What to produce: Scan the data below for the string "react". Copy every line where it appears.

Input material:
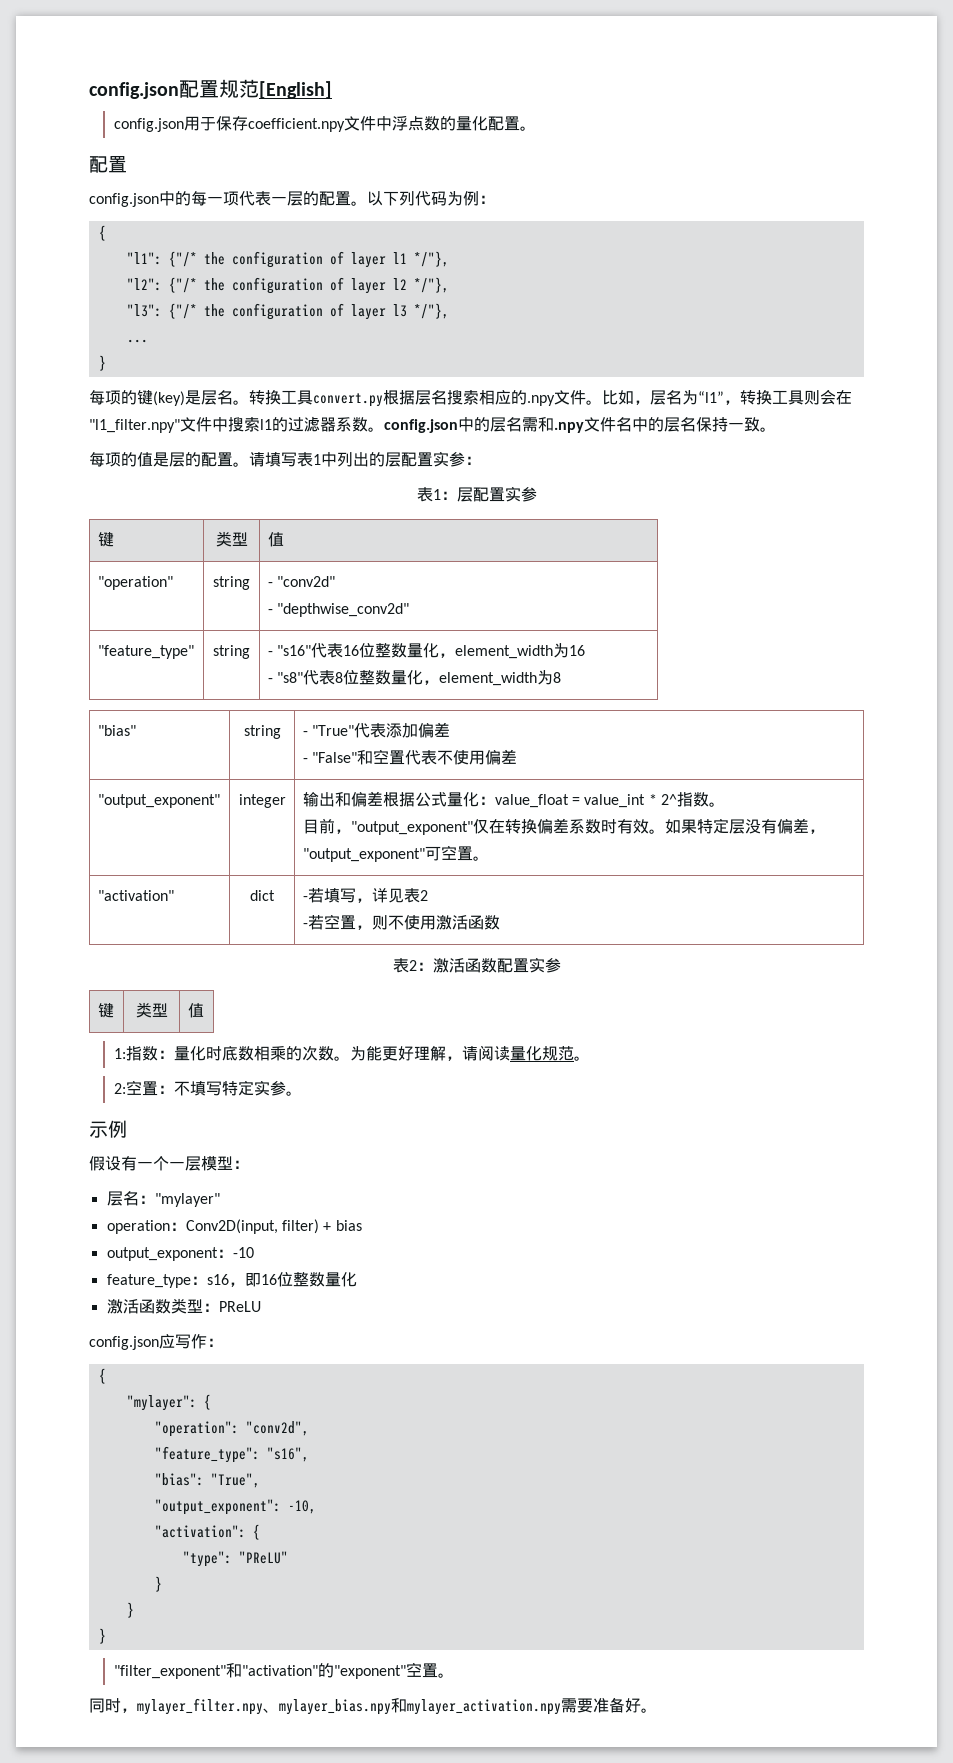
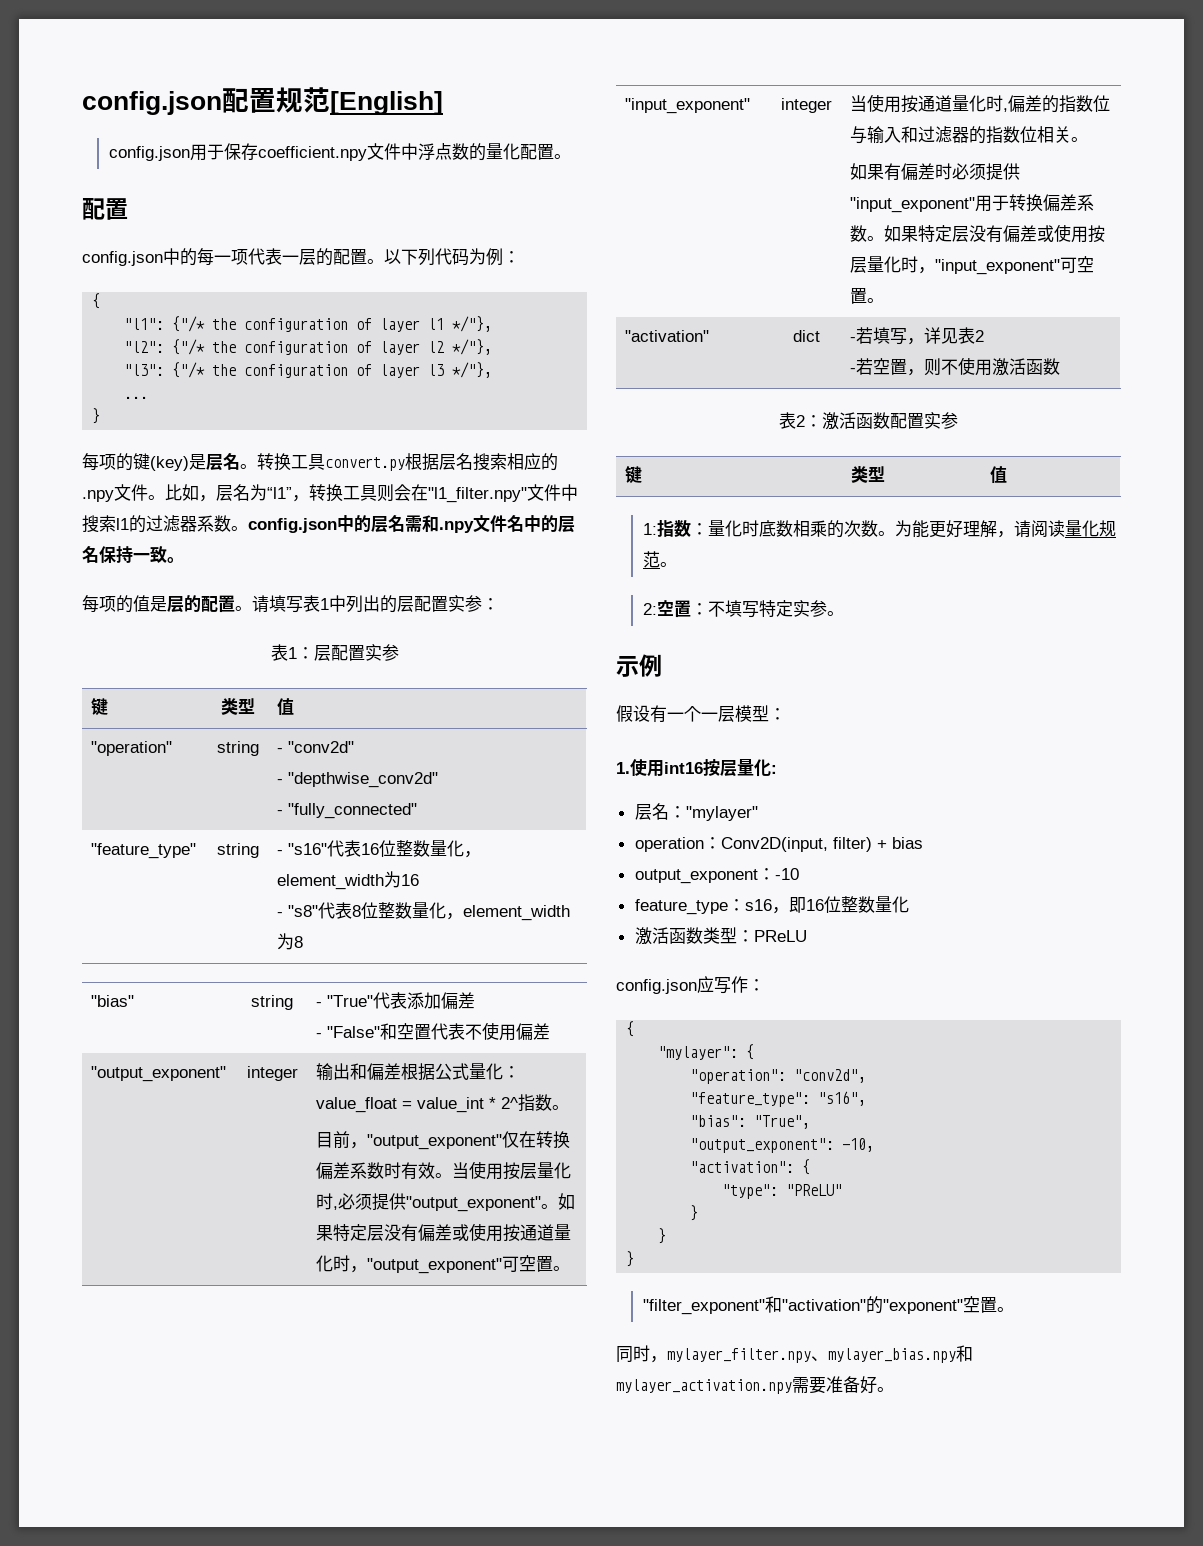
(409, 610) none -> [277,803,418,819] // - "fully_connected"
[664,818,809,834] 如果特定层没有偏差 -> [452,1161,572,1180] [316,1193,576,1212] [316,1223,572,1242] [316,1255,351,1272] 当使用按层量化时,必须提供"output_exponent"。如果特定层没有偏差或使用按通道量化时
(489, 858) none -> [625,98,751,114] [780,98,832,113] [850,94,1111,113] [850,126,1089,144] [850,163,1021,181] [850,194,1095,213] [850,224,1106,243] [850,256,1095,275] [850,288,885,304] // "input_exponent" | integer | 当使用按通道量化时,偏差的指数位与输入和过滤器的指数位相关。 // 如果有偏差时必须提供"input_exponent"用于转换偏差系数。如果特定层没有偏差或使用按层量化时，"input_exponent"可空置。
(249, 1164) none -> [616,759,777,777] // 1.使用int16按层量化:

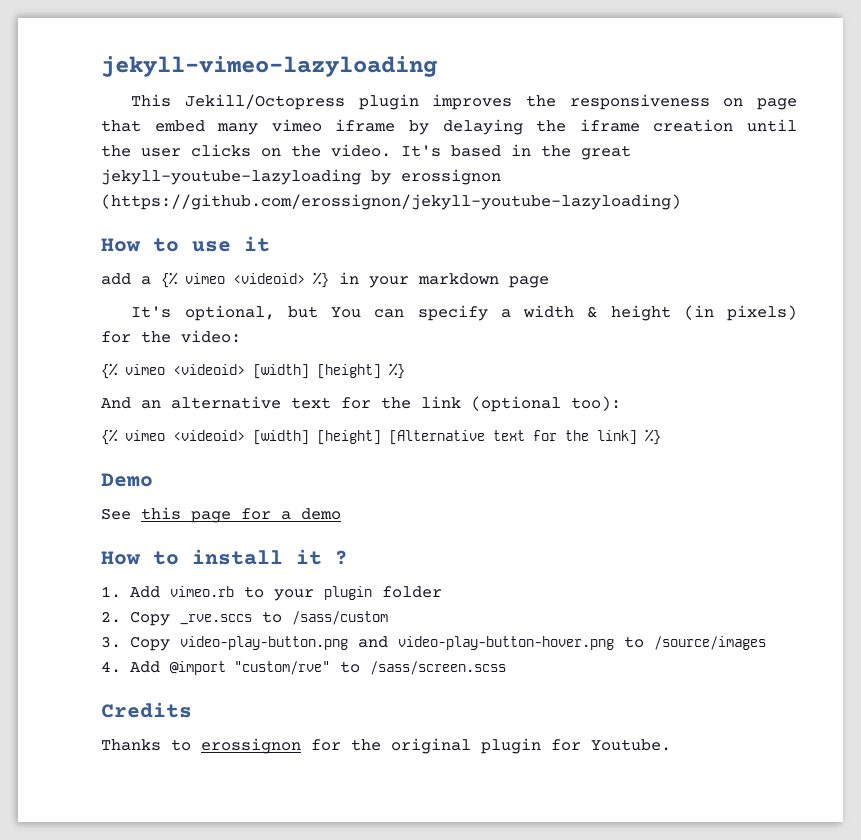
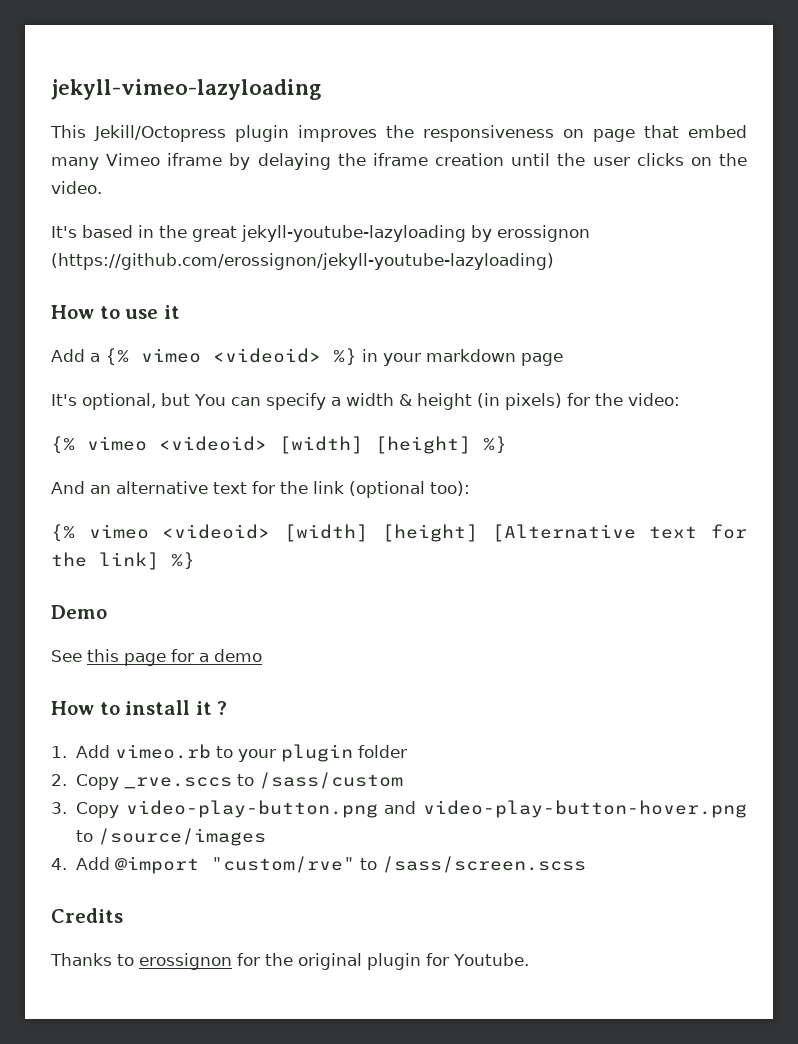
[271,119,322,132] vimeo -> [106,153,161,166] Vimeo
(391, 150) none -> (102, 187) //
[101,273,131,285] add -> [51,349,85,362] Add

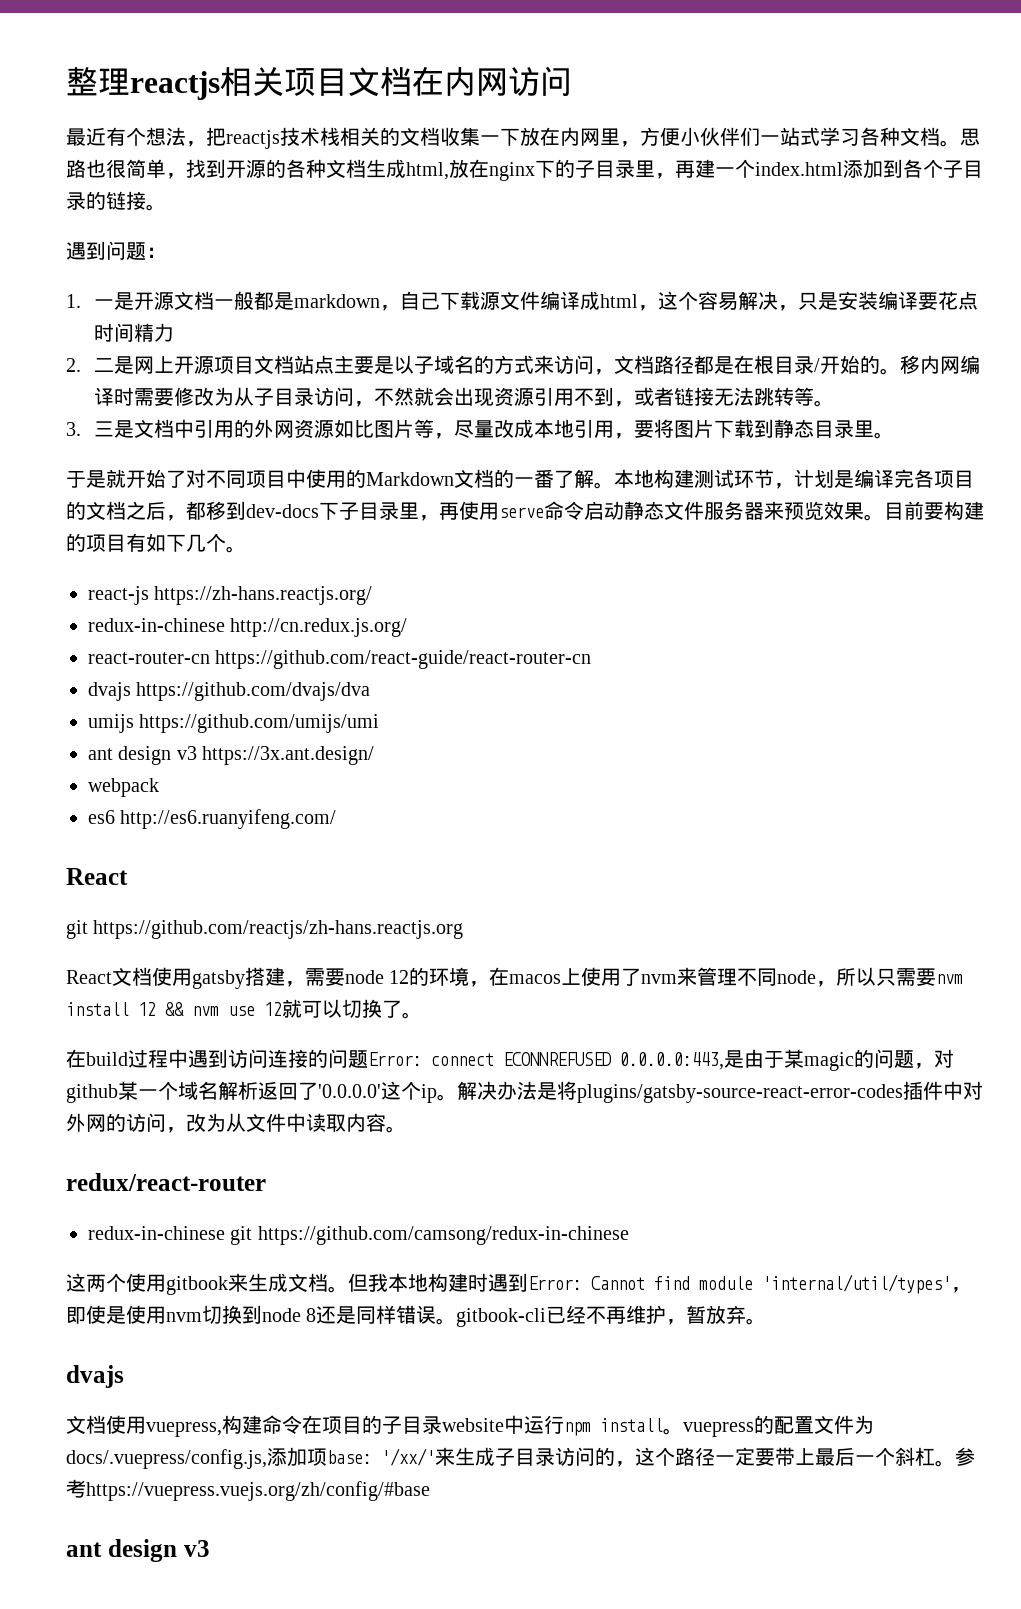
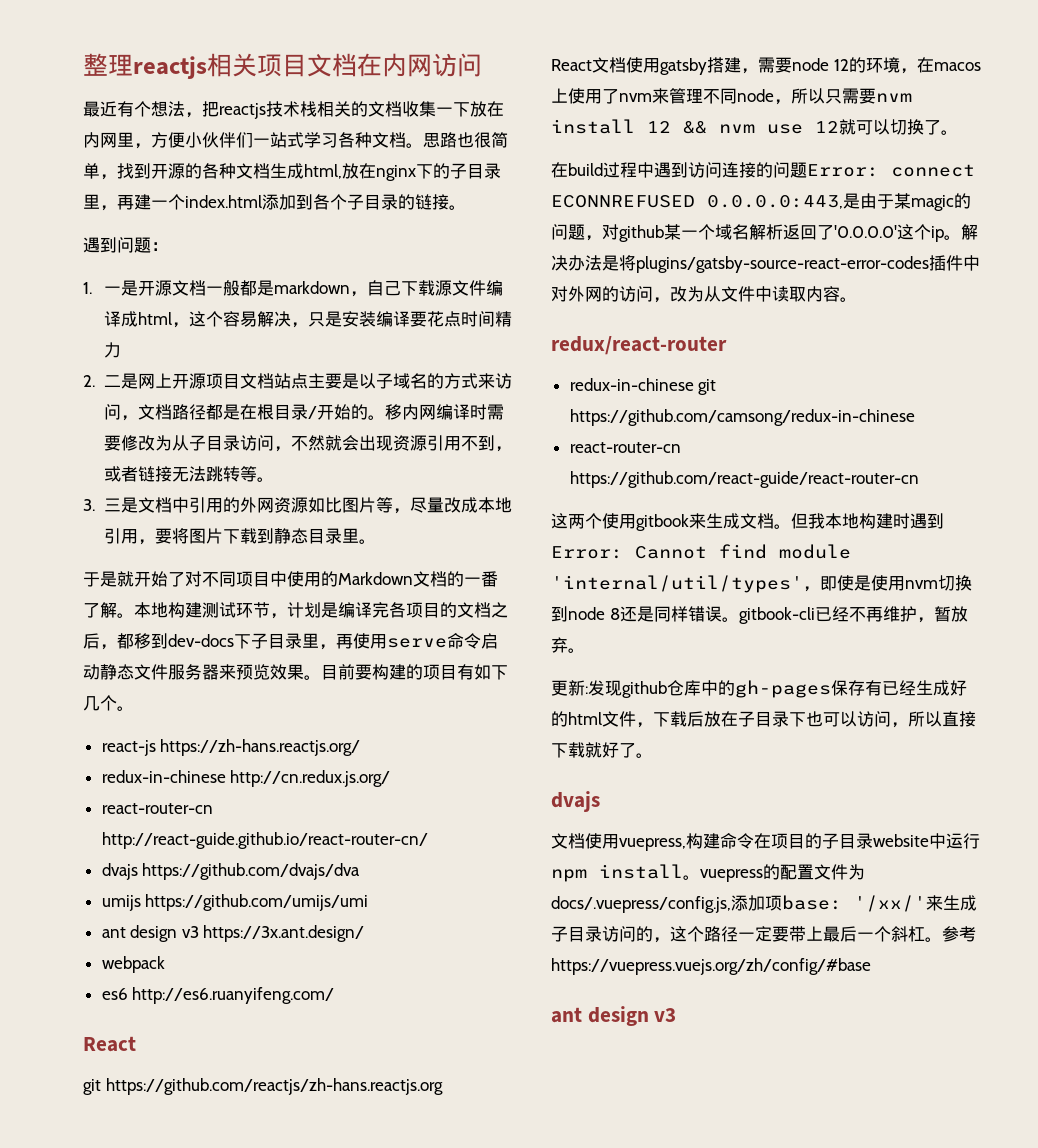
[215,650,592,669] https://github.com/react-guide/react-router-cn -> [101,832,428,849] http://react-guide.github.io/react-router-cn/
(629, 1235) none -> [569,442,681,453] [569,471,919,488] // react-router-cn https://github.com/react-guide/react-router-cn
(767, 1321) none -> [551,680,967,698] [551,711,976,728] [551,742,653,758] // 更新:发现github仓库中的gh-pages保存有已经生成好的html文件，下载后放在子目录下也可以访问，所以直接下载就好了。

Exercise response:
[215,650,592,669] https://github.com/react-guide/react-router-cn -> [101,832,428,849] http://react-guide.github.io/react-router-cn/
(629, 1235) none -> [569,442,681,453] [569,471,919,488] // react-router-cn https://github.com/react-guide/react-router-cn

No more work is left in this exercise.